A qui pourrais-je m’identifier ? Je n’existe ni à la télé, sauf lors de danses folkloriques où je fais semblant d’être un Touareg heureux avec mon faux sabre, ni dans la rue. Je n’existe nulle part. A Alger, des enfants me jettent des pierres, prenant tous les Noirs pour des cordonniers maliens, en transit permanent en attendant rejoindre l’Europe, cet eldorado, qui ne cesse de s’éloigner. Pourquoi un Kahlouche est-il toujours méprisé ? Je cherche toujours des raisons d’être fier… En politique, le FLN envoie toujours quelques notables à l’Assemblée, jamais aux postes de responsabilité. De la figuration, en guise de bonne conscience. Aucun Noir en politique, aucun Noir en sport, aucun Noir ministre, aucun Noir nulle part. Il faut dépasser les Hauts-Plateaux, franchir la ceinture montagneuse qui sépare l’Algérie blanche de celle du Sud. Et quand je dis aucun Noir, je ne pense pas au féminin. C’est pire. Que Hasna El Becharia, la reine du gnawa rock, me pardonne.

Le pouvoir est dans le Nord, le pétrole dans le Sud. Le Nord dépense l’argent du Sud, sa générosité s’arrête au sable du Sahara, pas celui des plages de la côte.

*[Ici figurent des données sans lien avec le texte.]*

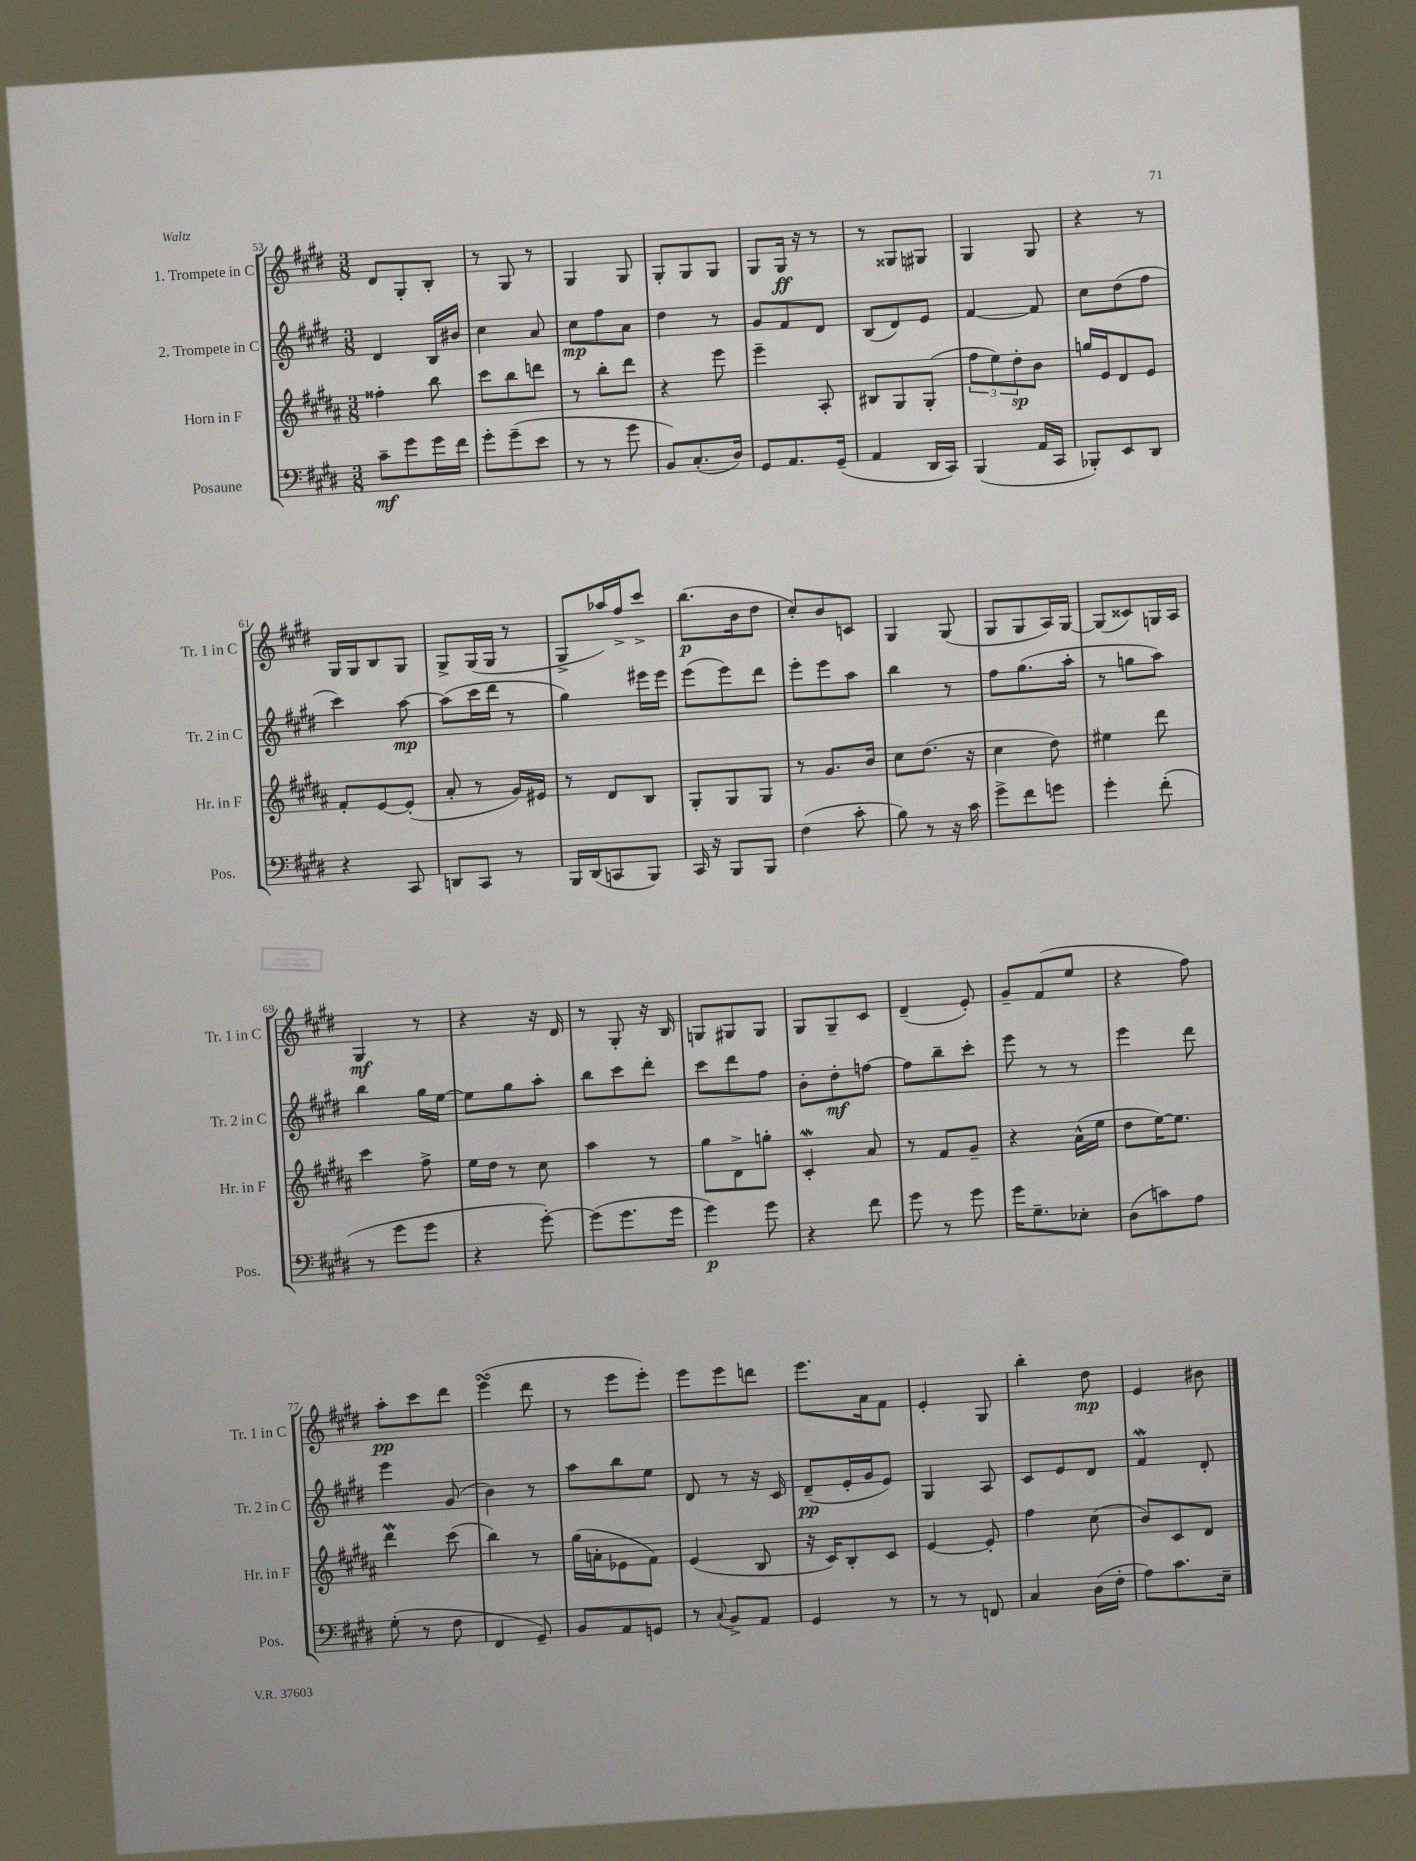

**kern	**kern	**kern	**kern
*staff4	*staff3	*staff2	*staff1
*clefF4	*clefG2	*clefG2	*clefG2
*k[f#c#g#d#]	*k[f#c#g#d#a#]	*k[f#c#g#d#]	*k[f#c#g#d#]
*M3/8	*M3/8	*M3/8	*M3/8
8c#~	4ff##'	4d#	8d#
8g#	.	.	8G#'
16g#	8bb	16B	8B'
16f#	.	16b#	.
=	=	=	=
8g#'	8ccc#	4cc#	8r
(8g#~	8bb	.	8G#
8e	8ddd	8a	8r
=	=	=	=
8r	8r	8cc#	4G#
8r	8bb'	8ff#	.
8g#	8ddd#	8a	8G#
=	=	=	=
8BB)	4r	4dd#	8G#'
(8.C#'	.	.	8G#
.	8eee	8r	8G#
16D#)	.	.	.
=	=	=	=
8GG#	4eee~	8g#	8G#
8.AA	.	8f#	16G#
.	.	.	16r
.	8A#'	8d#	8r
(16GG#~	.	.	.
=	=	=	=
4AA	8B#	(8B	8r
.	8G#	8d#)	8G##
16DD#	(8G#'	8e	8G#
16CC#)	.	.	.
=	=	=	=
(4BBB	12ff#	[4f#	4G#
.	12ee)	.	.
.	12dd#'	.	.
16AA	8b	8f#]	8G#
16CC#	.	.	.
=	=	=	=
8BBB-')	16gg	8cc#	4r
.	16e	.	.
8EE	8d#	(8dd#	.
8DD#	8e	8ff#	8r
=	=	=	=
4r	8f#'	4ccc#)	16G#
.	.	.	16G#
.	[8e	.	8B
8CC#	(8e']	[8aa	8G#
=	=	=	=
8DD	8a#'	(8aa]	8G#^
8CC#	8r	16ccc#	(16G#
.	.	16ddd#	16G#
8r	16g#)	8r	8r
.	16e#	.	.
=	=	=	=
16BBB	8r	4gg#)	8G#^
(16DD#	.	.	.
8CC	8d#	.	16aa-)
.	.	.	16ff#^
8BBB)	8B	16eee#	8ccc#^
.	.	16eee#	.
=	=	=	=
16CC#	8G#'	(8eee	(8.bb
16r	.	.	.
8BBB	8G#	8eee)	.
.	.	.	16b
8BBB	8G#	8ddd#	8dd#
=	=	=	=
(4F#	8r	8eee'	8cc#')
.	8.g#	8eee	8b
8c#'	.	8aa	8c
.	16b	.	.
=	=	=	=
8B)	8cc#	4bb	4G#
8r	(8.dd#	.	.
16r	.	8r	(8G#
16c#	16r	.	.
=	=	=	=
8g#^	4cc#	8ff#	8G#
8f#	.	(8.gg#	8G#
8g	8dd#)	.	16A)
.	.	16aa'	[16G#
=	=	=	=
4g#'	4ee#	8r	(8G#]
.	.	8gg	8c##)
(8f#'	8ddd#	8aa)	16G
.	.	.	16A
=	=	=	=
8r	4ccc#	4bb	4G#
8g#	.	.	.
8g#	8ff#^	16gg#	8r
.	.	[16ee	.
=	=	=	=
4r	16ee	8ee]	4r
.	16dd#	.	.
.	8r	8gg#	.
[8g#')	8cc#	8aa'	16r
.	.	.	16d#
=	=	=	=
(8g#]	4aa#	8bb	8r
8.g#	.	8ccc#	8G#'
.	8r	8ddd#'	16r
16g#	.	.	16B
=	=	=	=
4g#)	8gg#	8ccc#	8G
.	8d#^	8ddd#	8G#
8g#	8gg'	8ff#	8G#
=	=	=	=
4r	4c#'	8b'	8G#
.	.	8dd#'	8G#~
8f#	8a#	[8ff	8c#
=	=	=	=
8g#	8r	8ff]	(4d#~
8r	8f#	8bb~	.
8g#	8g#~	8ccc#'	8e')
=	=	=	=
16g#	4r	8eee	8g#~
8.G#~	.	.	.
.	.	8r	(8f#
8E-'	(16a#^^	8r	8ee
.	16ee	.	.
=	=	=	=
(8D#	8dd#	4eee	4r
8c)	[16ee)	.	.
.	8.ee]	.	.
8A	.	8ddd#	8ff#)
=	=	=	=
(8G#'	4ddd#	4eee	8aa'
8r	.	.	8ccc#
8F#	(8ccc#	(8g#	8ddd#
=	=	=	=
4FF#	4bb)	4b)	(4eee
8GG#~)	8r	8r	8ddd#
=	=	=	=
8BB	(16gg#	8aa	8r
.	16a'	.	.
8AA	8e-	8bb	8eee
8GG	8f#)	8ee	8eee')
=	=	=	=
8r	(4e	8d#	8eee
8qqC#	.	.	.
8BB^	.	8r	8eee
8AA	8B	16r	8ddd
.	.	16c#	.
=	=	=	=
4GG#	16r	(8d#~	8.eee
.	16c#)	.	.
.	8B'	16e'	.
.	.	16g#	16a
8r	8c#	8e)	8f#
=	=	=	=
8r	[4e	4G#	4e'
8r	.	.	.
8FF	8e']	8A	8G#
=	=	=	=
4C#	4ff#	8c#	4bb'
.	.	8e	.
(16D#	(8cc#	8d#	8dd#
16F#'	.	.	.
=	=	=	=
8A)	8b)	4f#	4e
8.c#	8c#	.	.
.	8d#	8d#'	8b#
16E~	.	.	.
==	==	==	==
*-	*-	*-	*-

Je sais que seule une partie de la population du Nord profite des mannes du pétrole, que l’oligarchie, toujours insatiable, a phagocyté tout le système. C’est peut-être cela l’Algérie démocratique et populaire. A chaque fois qu’on lui accole un adjectif, la démocratie cesse de l’être, un peu, beaucoup. Etre un Noir en Algérie donc, avec des codes tacites, non dits. Un Noir avec une blanche, couple improbable dans la rue algérienne. Regards en biais, phrases inaudibles, remarques étouffées dans la gorge, par ce racisme inassumé. L’égalité ? Quelle égalité quand la rue vous est, perversement, interdite ? Quelle égalité quand le pouvoir, tous les pouvoirs, ivres d’un jacobinisme hérité de l’adversaire d’hier, vous somment de retourner « chez vous », vos études universitaires terminées, grossissant ainsi les cohortes de chômeurs surdiplômés. Chez vous, comprendre, entre vous dans le Sud, jamais le mot « Noir » ne sera prononcé. Chez vous, aussi bien un lieu géographique, qu’un ensemble démographique. Chez vous, ce lieu qui m’est réservé, ainsi qu’aux « miens ».

L’Algérien raciste ? Il ne peut pas même pas dire mais non j’ai des « amis noirs ». Il n’en a pas, il n’a jamais eu l’occasion d’en fréquenter. Le système raciste ? Non, jamais, tout de même ! Ou alors il l’est avec les Kabyles, les Chaouias (aujourd’hui), les démocrates, les qui-ne-pensent-pas-comme-eux, les étranges étrangers de « la famille révolutionnaire », les chômeurs qui expriment leur colère dans la rue… La liste est longue, très longue. Le système a transformé les citoyens en obligés, définition même du népotisme. Et moi, dans tout ça ? Etre Noir en Algérie c’est un peu comme le cousin honteux qu’on cache. Il existe sans exister.